It was one of the most interesting stories of the MLS off-season. Juan Carlos Osorio’s abrupt departure from the Chicago Fire to the New York Red Bulls and the subsequent feud that followed. It is a feud taken up by both team’s fans and waged by the teams, well at least one team.
You see, Chicago hasn’t let it go. More to the point, the Fire’s new owner, Andrew Hauptman, hasn’t let it go. Ever since Osorio said thanks, but no thanks to staying with the Fire, Hauptman has labled the Red Bulls, and Osorio specifically, as Public Enemy No. 1 in Chicago. According to multiple sources in MLS, Hauptman has told his team officials that the Fire will not do business of any kind with the Red Bulls.
While this shouldn’t come as that much of a surprise, Hauptman’s recent public declarations about his contempt for Osorio’s departure have kicked up some embers on a flame that looked like it might fade. However, in his attempt to discredit Osorio and portray him as a villain to a Fire fanbase that already thinks Osorio is the devil, Hauptman has opened the door to providing a clearer, and more accurate description of the circumstances surrounding Osorio departure from Chicago.
In multiple profiles on Hauptman written in Chicago newspapers recently, the Fire owner made reference to a clause in Osorio’s contract with the Fire that would have allowed Osorio to leave his job. In neither case did Hauptman bother to point out that the fact that Osorio did not exercise that option, and in fact, helped the Fire secure a compensation package that was higher than any paid for a departing coach in the history of MLS.
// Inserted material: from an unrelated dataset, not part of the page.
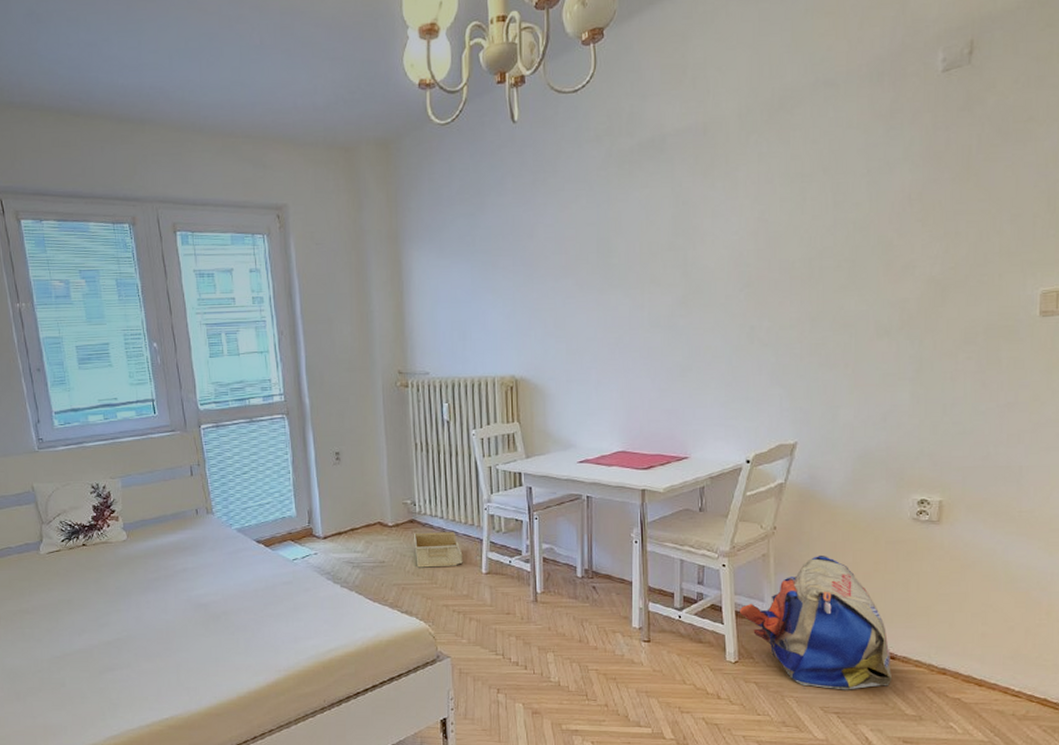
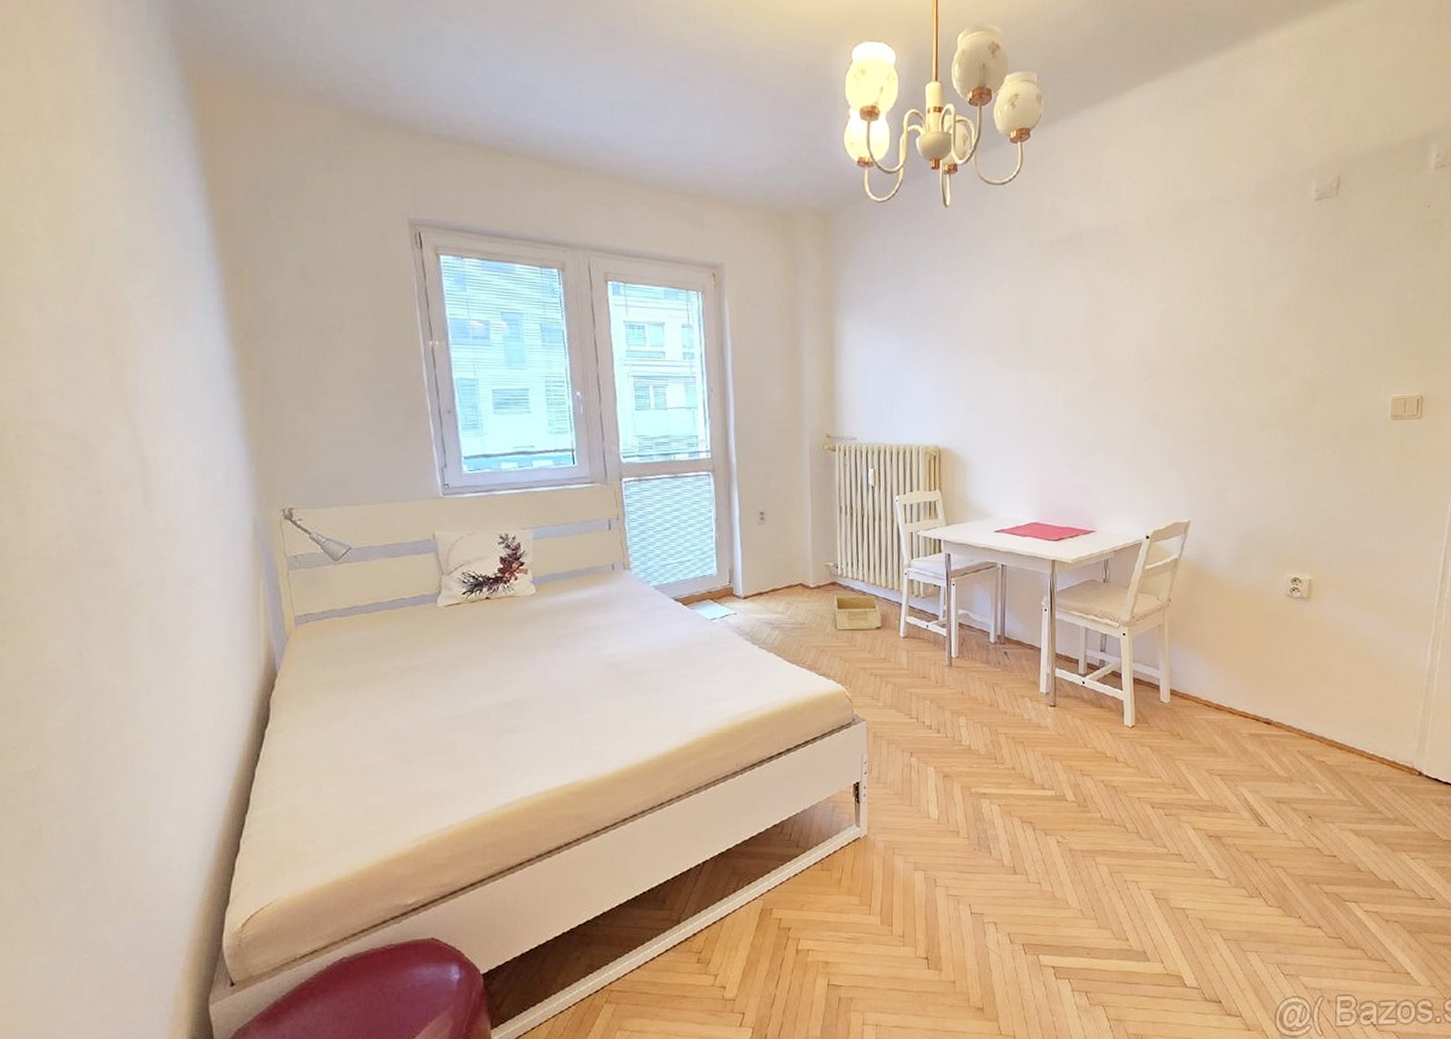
backpack: present [740,554,893,690] -> none [1137,626,1268,754]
Yes, you read that right. Osorio’s contract with the Fire included a clause that would have allowed him to resign, and after 30 days, he would have been free to take a position with any other team in the world, MLS or otherwise. The poorly-constructed contract, which came courtesy of Chicago’s previous owners AEG, left the door open for Osorio to walk away.
After initially being denied permission to speak with the Red Bulls about the job vacated by former coach Bruce Arena, Osorio used the escape clause as a bargaining tool. What started as a mild interest in the Red Bulls position turned into a strong desire to leave Chicago as Hauptman’s handling of the situation left Osorio eager to leave the club. With the escape clause as the ideal bargaining chip, Osorio made it clear to Chicago. Either the Fire let him interview with the Red Bulls and let the Red Bulls pay compensation if they hired him, or he would walk away and Chicago would receive nothing upon him being hired by the Red Bulls.
The Fire relented and eventually negotiated a considerable compensation package with the Red Bulls that included cash (which some sources put at approximately $500,000), a major allocation ($300,000) and the Red Bulls first-round draft pick. A hefty price and a price that would not have been paid if Osorio had not felt a sense of obligation to see Chicago compensated.
Chicago accepted that compensation from the Red Bulls, but that didn’t stop the Fire, and specifically Hauptman, from pressing the league to investigate the Red Bulls for tampering. According to sources, MLS proceeded with an investigation, interviewing several of the parties involved in Osorio’s move to the Red Bulls. The league never did penalize the Red Bulls for the alledged tampering.
Perhaps the most ironic aspect of Chicago’s bitterness regarding Osorio’s departure is the fact that the circumstances surrounding the Fire’s courtship of Osorio from Colombian club Millonarios were just as, if not more, questionable than Osorio’s departure to the Red Bull. According to sources, Fire president John Guppy traveled to Colombia to meet with Osorio and watch his training sessions without ever speaking to anybody at Millonarios (and also spoke to Osorio about the Fire head coaching job before he had even fired Dave Sarachan). The Fire never asked for permission to speak to Osorio while he was still Millonarios coach nor did Chicago offer any compensation when Osorio was let out of his contract by Millonarios.
Not exactly the actions of a club that should be crying foul about tampering now, are they? If anything, some would call Osorio’s subsequent departure from the Fire to the Red Bulls a touch of karma. I know Millonarios fans would.
So what now? There is no what now, not when it comes to the Fire and Red Bulls. There is merely contempt and anymosity and while there is nothing wrong with a good old soccer feud, there is just something wrong about a feud not born out of on-field battles, but off-field disputes.